RDF System Management Manual for H-Series RVUs (RDF 1.8)

8. When your loaded database is on the backup system and the extractor has logged the message
indicating it has completed its role in the online synchronization operation, issue the
RDFCOM START UPDATE command on the primary system.
NOTE: If your updaters are protecting data volumes that are all configured to the Master
Audit Trail (MAT), you can start the updaters as soon as the duplicate database is on the
backup system and the extractor has issued the RDF event 782. If, however, your updaters
are also protecting data volumes that are configured to one or more auxiliary audit trails,
you must also wait for all of the auxiliary extractors to report 0:00 RTD times before starting
the updaters.
Considerations When Synchronizing Entire Databases
The considerations for online synchronization fall into the following categories:
Duration of loads and getting the database prepared on the backup system
SYNCHDBTIME issues
CREATE/LOAD issues for NonStop SQL/MP tables and Enscribe files
Enscribe queue file issues
Different versions of NonStop SQL/MP on the primary and backup systems
Moving the duplicated tables and files to the backup system
Duration and Preparation Issues
As indicated in the steps described above, creating, loading, and placing the copy of the database
on the backup system can take quite a bit of time, and you cannot start the updaters until the
database is fully prepared on the backup system. This leads to an issue that you must consider.
While you are loading the data, and then getting the database prepared on the backup system,
you must run RDF with UPDATE OFF. This means that audit will accumulate in the RDF image
trails. When synchronizing databases, you should configure image trail volumes that have a lot
of free space for image files.
The key problem you want to avoid is where your load and preparation steps take so long that
your image trails run out of space before you are able to start the updaters. If the image trails
fill, then this causes the extractors on the primary system to stop sending audit data to the
receivers because those receivers have no place to put the audit data. Because the extractors pin
audit-trail files to avoid having TMF delete files before the extractors have finished with them,
this pinning, if it lasts long enough, could lead in turn to the situation where no new transactions
are allowed by the TMF product on the primary system.

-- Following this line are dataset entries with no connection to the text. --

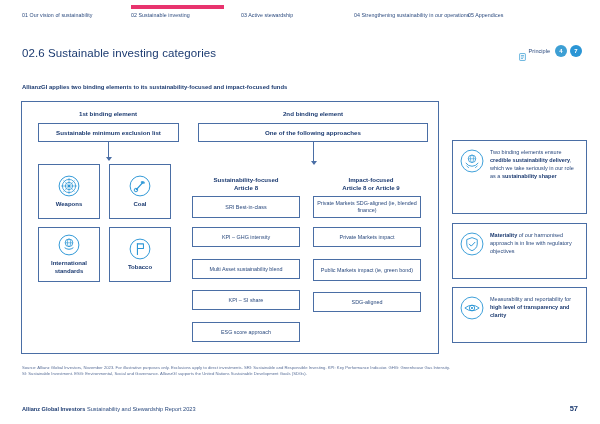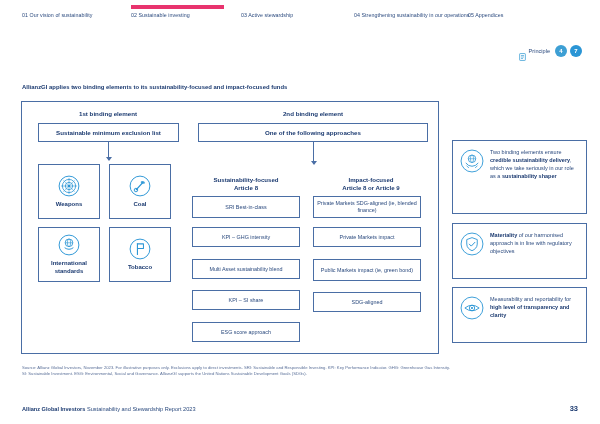"02.6 Sustainable investing categories" div.title { html: none -> <div>02.6 Sustainable investing categories</div> }
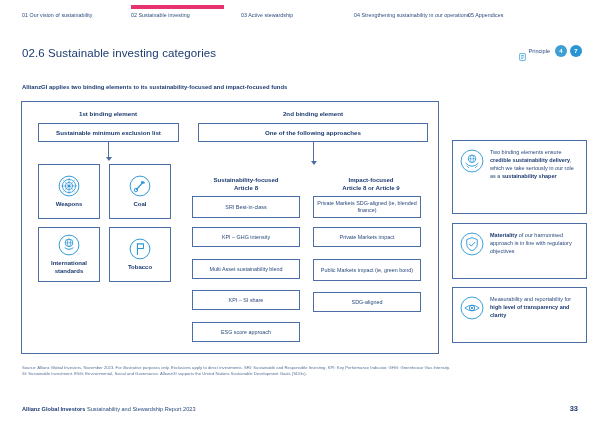"33" div.pageno { text: 33 -> 57 }
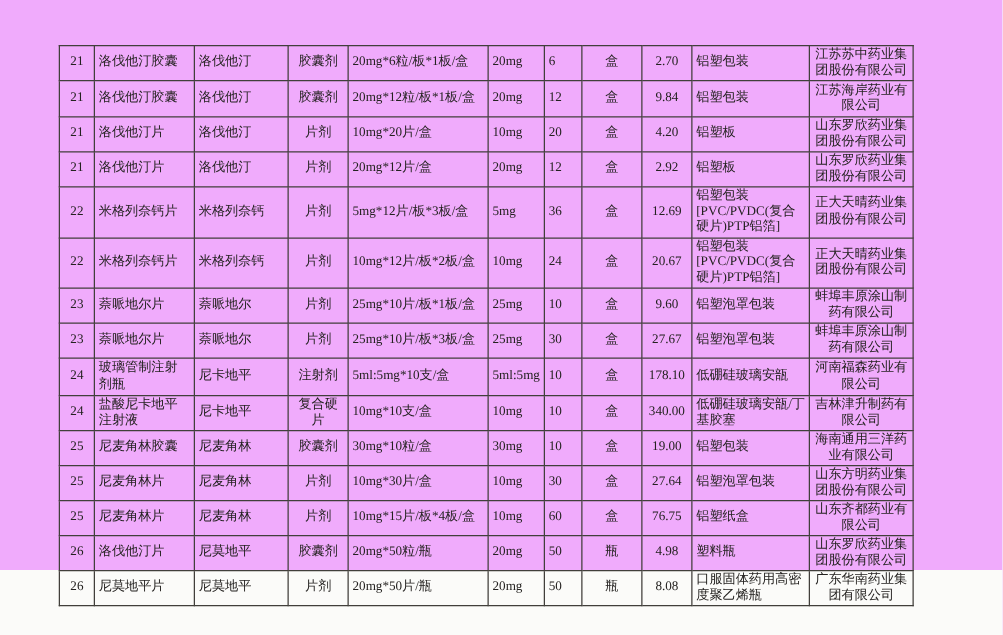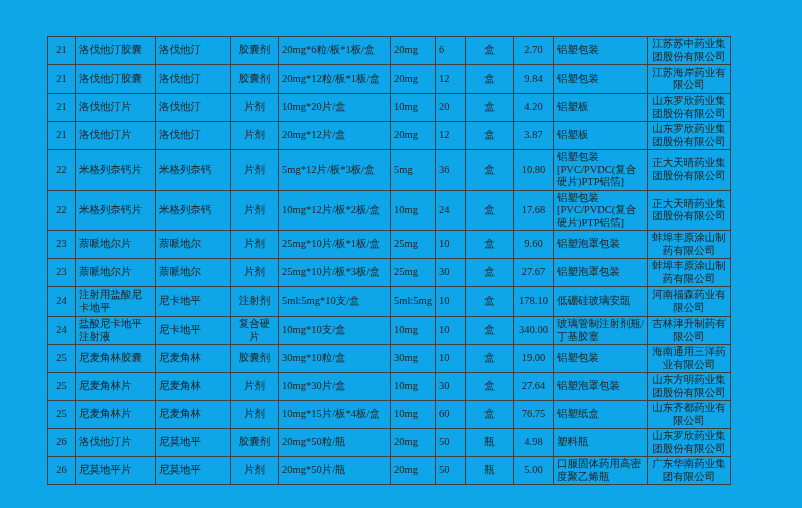"21" .page { background: #0ea5e9 -> #f0abfc; height: 508px -> 456px }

You can avoid the above situation by configuring enough image trails, and ensuring that the
image volumes have sufficient disk space. The more image trails you have, the safer you are.
Once the synchronization process has completed, you can always reduce the number of image
trails by stopping the RDF product and reconfiguring a new RDF environment that has fewer
image trails.
Alternatively, if your database is so big that it could take more time to load and prepare than
you have image space for, then you might want to synchronize one part of the database at a time.
When that operation has completed, you would then synchronize the next portion. See the
discussion on partial database synchronization and the issues pertaining to it that follows.